In this configuration binding is minimized for two reasons:

  • Posterior segments of the Dynforce are undersized, hence with lower coefficient of binding,
  • Hooks 6,5 mm long work like power arms: the point of application of the retracting force is close to the center of resistance of the dental arch, hence the angulation of the wire relative to the brackets and the deflection of the wire are minimized during the retraction phase.

A clinical case is presented. Figure 14 shows the start of en-masse retraction of anterior teeth with the dynforce archwire low friction (L.F.), with anterior segment with size .021×.025 and posterior segments with size .018×.022.

After three months of retraction (Fig. 15) incisors and canines moved backwards. Canine class I relationship is achieved and miniscrews are removed. The hooks of the dynforce wire are bent with a three prong plier and converted into short hooks. Space closure is then finished with reciprocal anchorage with elastic chain running from the hook of the archwire to the hook of the molar bracket. Figure 16 shows spaces closed four months after the start of retraction. The settling phase is then performed with conventional methods.
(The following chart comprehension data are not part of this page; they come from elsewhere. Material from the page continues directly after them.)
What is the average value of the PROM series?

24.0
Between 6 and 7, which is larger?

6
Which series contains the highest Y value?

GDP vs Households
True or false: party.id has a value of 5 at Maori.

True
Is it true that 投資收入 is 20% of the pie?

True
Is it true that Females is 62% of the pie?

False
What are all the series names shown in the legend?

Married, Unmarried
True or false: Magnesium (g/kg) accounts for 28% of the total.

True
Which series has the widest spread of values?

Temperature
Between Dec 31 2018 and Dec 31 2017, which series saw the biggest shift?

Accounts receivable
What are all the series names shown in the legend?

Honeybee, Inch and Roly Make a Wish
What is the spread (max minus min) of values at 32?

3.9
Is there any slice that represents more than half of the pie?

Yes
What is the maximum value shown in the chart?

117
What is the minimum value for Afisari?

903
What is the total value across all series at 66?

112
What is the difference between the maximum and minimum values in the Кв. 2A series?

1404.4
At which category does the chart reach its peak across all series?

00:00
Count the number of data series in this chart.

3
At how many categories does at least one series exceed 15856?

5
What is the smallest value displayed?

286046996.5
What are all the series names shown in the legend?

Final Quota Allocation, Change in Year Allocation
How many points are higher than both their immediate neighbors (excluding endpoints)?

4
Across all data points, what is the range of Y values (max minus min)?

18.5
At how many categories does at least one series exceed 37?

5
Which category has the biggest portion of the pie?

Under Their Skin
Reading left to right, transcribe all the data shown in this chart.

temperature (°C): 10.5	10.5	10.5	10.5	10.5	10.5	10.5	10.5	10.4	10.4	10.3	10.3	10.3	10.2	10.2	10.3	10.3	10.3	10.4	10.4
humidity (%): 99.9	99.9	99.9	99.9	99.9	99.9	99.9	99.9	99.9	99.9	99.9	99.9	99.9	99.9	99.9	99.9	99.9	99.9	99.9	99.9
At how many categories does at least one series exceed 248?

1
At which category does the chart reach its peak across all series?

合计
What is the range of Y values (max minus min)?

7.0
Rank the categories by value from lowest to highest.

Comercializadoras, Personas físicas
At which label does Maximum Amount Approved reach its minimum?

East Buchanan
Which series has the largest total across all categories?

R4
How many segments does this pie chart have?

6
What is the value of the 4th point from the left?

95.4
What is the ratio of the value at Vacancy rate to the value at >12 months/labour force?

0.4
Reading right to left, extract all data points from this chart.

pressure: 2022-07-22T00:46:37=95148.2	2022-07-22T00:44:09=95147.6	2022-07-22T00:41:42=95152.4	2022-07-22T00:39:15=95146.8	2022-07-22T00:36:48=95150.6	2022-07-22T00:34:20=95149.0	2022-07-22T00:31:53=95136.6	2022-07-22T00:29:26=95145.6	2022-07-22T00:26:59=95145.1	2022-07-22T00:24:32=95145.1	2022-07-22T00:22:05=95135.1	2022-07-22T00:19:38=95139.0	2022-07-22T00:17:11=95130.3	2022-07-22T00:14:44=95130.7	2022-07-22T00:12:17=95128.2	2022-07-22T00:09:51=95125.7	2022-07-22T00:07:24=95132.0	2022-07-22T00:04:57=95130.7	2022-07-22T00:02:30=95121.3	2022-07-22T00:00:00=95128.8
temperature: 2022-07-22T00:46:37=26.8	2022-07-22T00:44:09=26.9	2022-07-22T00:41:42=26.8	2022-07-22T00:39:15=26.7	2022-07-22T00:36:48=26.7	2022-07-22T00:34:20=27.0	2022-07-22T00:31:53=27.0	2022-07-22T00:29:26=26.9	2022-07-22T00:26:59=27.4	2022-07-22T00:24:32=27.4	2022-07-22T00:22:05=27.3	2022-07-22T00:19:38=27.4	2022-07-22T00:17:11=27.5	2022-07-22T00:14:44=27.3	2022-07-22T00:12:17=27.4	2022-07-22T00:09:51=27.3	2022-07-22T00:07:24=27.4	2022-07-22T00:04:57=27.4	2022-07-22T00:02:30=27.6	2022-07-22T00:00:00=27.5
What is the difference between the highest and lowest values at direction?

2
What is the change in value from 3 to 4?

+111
Efficient sliding mechanics was performed thanks to low wire-bracket binding and proper point of application of the retracting force.

Archwire to bracket binding plays a significant role in sliding mechanics in clinical orthodontics. Binding can be minimized by appropriate strategies. Particularly, the use of low force nichel-titanium archwires (size .010 or .012) during the alignment phase, and the use of the dynforce archwire during the phase of closure of spaces are advocated by the authors.

The advantages of using archwires and mechanics that minimize binding are the possibility to use lower Class I retracting forces. Also, ceramic brackets can be routinely used without compromising treatment time.